* Work task:
Only the line containing "Welcome to the" and the lines after it, up to the end of the listing, should be written out, each exactly as given.

------------------------------------------------------------

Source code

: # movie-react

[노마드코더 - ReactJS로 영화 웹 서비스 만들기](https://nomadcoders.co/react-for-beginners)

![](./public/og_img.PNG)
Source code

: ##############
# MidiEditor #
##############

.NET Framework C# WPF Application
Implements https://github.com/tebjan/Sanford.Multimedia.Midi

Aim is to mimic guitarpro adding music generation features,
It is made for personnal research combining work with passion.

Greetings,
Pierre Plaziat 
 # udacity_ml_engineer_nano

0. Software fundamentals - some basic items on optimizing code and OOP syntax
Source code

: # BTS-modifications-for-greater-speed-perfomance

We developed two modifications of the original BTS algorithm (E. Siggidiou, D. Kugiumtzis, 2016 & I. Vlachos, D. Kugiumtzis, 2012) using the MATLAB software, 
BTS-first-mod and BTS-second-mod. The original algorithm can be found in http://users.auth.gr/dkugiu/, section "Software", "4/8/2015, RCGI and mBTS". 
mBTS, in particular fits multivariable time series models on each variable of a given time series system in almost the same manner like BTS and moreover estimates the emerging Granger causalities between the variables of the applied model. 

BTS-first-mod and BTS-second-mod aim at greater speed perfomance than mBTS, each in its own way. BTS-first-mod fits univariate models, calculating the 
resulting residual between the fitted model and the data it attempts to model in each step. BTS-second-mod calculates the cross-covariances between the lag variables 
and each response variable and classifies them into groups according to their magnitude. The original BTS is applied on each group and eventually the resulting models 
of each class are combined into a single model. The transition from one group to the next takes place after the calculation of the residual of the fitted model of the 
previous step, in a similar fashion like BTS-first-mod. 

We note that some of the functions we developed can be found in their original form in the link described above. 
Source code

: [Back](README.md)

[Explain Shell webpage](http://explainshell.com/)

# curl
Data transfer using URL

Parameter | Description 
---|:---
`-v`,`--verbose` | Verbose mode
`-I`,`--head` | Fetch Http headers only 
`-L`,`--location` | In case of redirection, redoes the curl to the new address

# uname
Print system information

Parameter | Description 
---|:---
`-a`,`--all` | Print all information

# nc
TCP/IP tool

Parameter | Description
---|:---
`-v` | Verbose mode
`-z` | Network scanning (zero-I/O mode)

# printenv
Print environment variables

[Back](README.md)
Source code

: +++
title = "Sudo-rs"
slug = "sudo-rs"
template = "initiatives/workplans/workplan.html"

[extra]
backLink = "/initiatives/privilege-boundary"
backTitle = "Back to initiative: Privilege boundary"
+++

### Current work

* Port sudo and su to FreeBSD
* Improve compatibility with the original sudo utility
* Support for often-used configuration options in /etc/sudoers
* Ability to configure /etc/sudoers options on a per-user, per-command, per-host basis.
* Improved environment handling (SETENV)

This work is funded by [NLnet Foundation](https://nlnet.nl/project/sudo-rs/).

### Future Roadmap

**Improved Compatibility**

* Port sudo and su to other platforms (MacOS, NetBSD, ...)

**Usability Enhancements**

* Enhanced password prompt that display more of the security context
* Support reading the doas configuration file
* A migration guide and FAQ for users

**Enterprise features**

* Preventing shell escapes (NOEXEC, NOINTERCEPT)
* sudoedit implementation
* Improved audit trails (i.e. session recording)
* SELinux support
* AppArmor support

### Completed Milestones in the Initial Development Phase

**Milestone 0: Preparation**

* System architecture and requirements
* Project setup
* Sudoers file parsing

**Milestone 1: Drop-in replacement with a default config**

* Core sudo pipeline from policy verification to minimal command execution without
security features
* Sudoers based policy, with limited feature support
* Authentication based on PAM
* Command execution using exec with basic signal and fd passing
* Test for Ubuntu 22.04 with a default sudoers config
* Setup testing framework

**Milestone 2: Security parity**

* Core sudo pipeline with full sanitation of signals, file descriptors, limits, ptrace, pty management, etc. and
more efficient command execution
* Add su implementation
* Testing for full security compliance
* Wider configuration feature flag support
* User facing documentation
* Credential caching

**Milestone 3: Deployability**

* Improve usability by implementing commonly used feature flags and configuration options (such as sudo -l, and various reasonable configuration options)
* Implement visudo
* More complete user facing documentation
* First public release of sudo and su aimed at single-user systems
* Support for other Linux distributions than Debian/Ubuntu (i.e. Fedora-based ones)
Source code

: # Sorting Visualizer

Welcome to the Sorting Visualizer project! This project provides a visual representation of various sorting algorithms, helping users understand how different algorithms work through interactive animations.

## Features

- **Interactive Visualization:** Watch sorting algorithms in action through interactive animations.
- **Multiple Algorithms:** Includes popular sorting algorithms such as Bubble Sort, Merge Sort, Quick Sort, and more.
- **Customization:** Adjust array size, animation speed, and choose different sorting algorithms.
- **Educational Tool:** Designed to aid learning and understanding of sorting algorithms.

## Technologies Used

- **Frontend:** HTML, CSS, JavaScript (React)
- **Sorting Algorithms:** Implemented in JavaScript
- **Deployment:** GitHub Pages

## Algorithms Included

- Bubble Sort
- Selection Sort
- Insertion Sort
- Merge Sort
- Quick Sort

------------------------------------------------------------

* Answer for the task:
Welcome to the Sorting Visualizer project! This project provides a visual representation of various sorting algorithms, helping users understand how different algorithms work through interactive animations.

## Features

- **Interactive Visualization:** Watch sorting algorithms in action through interactive animations.
- **Multiple Algorithms:** Includes popular sorting algorithms such as Bubble Sort, Merge Sort, Quick Sort, and more.
- **Customization:** Adjust array size, animation speed, and choose different sorting algorithms.
- **Educational Tool:** Designed to aid learning and understanding of sorting algorithms.

## Technologies Used

- **Frontend:** HTML, CSS, JavaScript (React)
- **Sorting Algorithms:** Implemented in JavaScript
- **Deployment:** GitHub Pages

## Algorithms Included

- Bubble Sort
- Selection Sort
- Insertion Sort
- Merge Sort
- Quick Sort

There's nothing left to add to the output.